Predictive value is also influenced by another very important factor, base rate (BR), the proportion of all individuals with the disorder or BR = (A + C)/N in Table 5.4 - The effect of base rate on predictive value is shown in Table 5.5. The correlation between smoking status and heart disease status is q> = .16, so that the former explains about 2.5% of the variance in the latter. For the same reason, the values of the risk ratio, RR, and the odds ratio, OR, are less than 1.00.
The comparative risk index with the best overall psychometric properties is the odds ratio, the ratio of the odds within groups for a particular outcome. This approach explicitly takes into account the effect of population base rates on the accuracy of decisions based on a screening test for the presence or absence of a disorder or condition.
EFFECT SIZE ESTIMATION IN ONE-WAY DESIGNS
The second pair of contrasts in Table 6.1 is not orthogonal because the sum of the cross products of their weights is 1.5 rather than 0. The maximum number of orthogonal comparisons is limited by the degrees of freedom of the omnibus effect, d/A = a - 1. In Equation 6.9, SD is the variance of the scores contrast differences, and n the group size.
The width of a simultaneous confidence interval for \\f is typically wider than the width of the individual confidence interval for \|/ based on the same contrast. Standardize \ff against the square root of the total within-groups variance for all groups in the design, MSW. Standardize the dependent mean change relative to the standard deviation of the contrast difference scores, SD,.

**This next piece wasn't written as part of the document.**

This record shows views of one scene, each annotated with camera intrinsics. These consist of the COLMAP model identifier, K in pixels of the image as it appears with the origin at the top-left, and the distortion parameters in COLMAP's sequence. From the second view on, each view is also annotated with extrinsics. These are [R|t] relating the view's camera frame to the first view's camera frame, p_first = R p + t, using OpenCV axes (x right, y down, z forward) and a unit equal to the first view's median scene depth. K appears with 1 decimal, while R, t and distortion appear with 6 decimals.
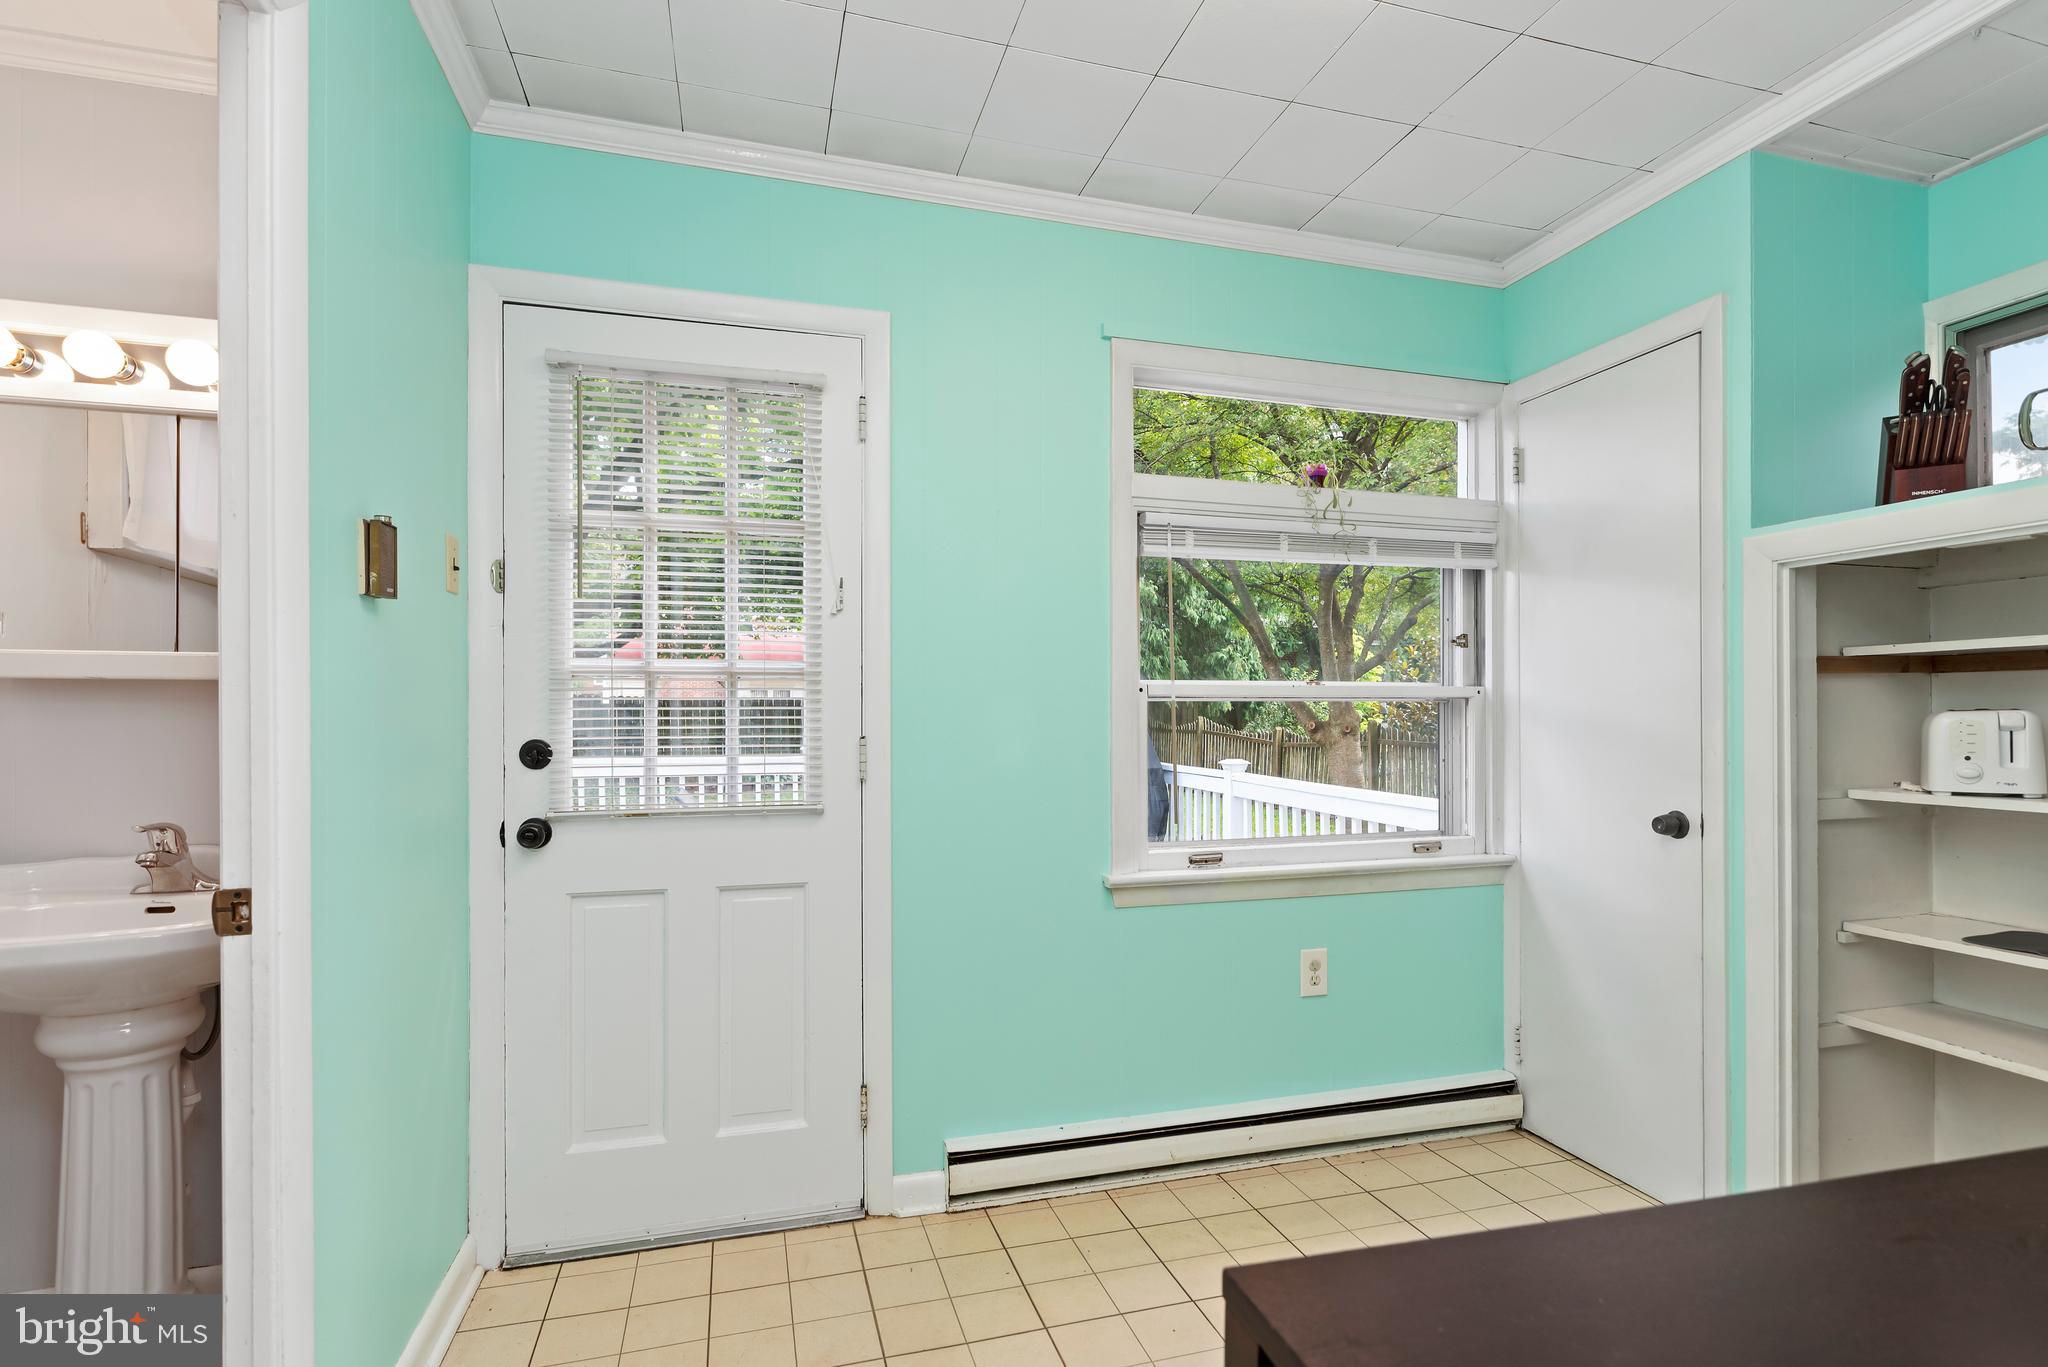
lens RADIAL K [[1004.6, 0, 1028.9], [0, 1004.6, 697.8], [0, 0, 1]] dist [-0.000223, 0.000166]
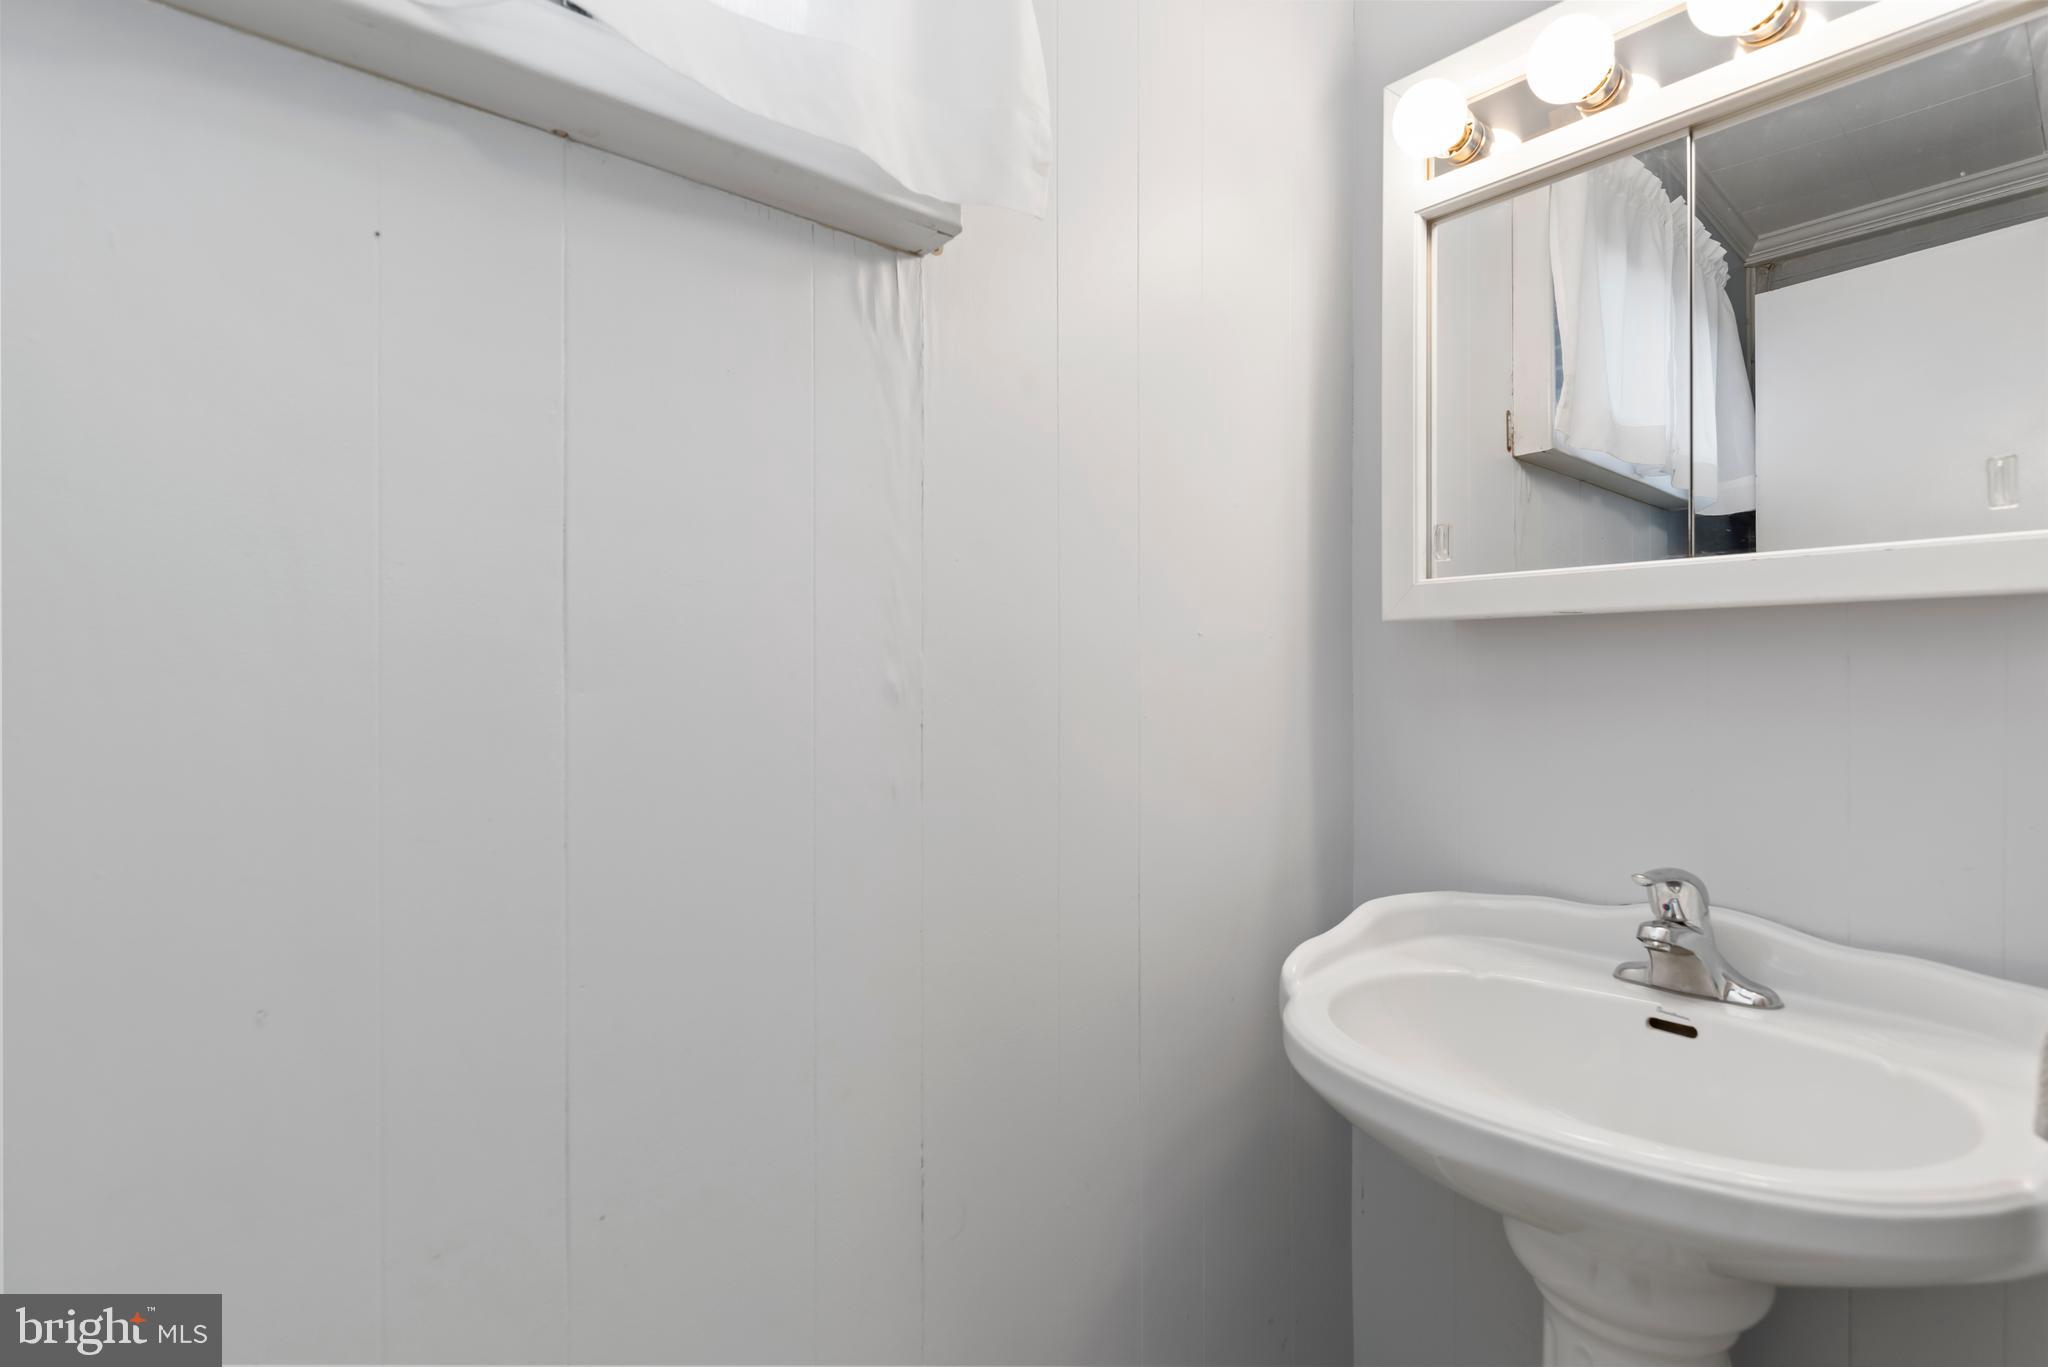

Refer back to Table 6.4 and review the results of the independent sample analysis of the data in Table 6.3. Now look at the results of the dependent samples analysis in Table 6.5 for the same data. See Table 6.4, which shows the results of an independent sample analysis of the data in Table 6.3.
When the samples are dependent, ESCI standardizes the contrast based on SD, the standard deviation of the contrast difference scores. However, the values of the two estimators for the same effect converge as the sample size increases, conservatively. The form of estimated eta for a contrast is f\y = (SS^/SSj)1^2, which is the absolute value of the bivariate correlation between the contrast and the outcome.
In independent-samples models, the partial T\$ is the absolute value of the correlation between the contrast and the outcome control for all noncontrast effects. Refer to Table 6.5 to scan the results of a dependent samples analysis of the same data.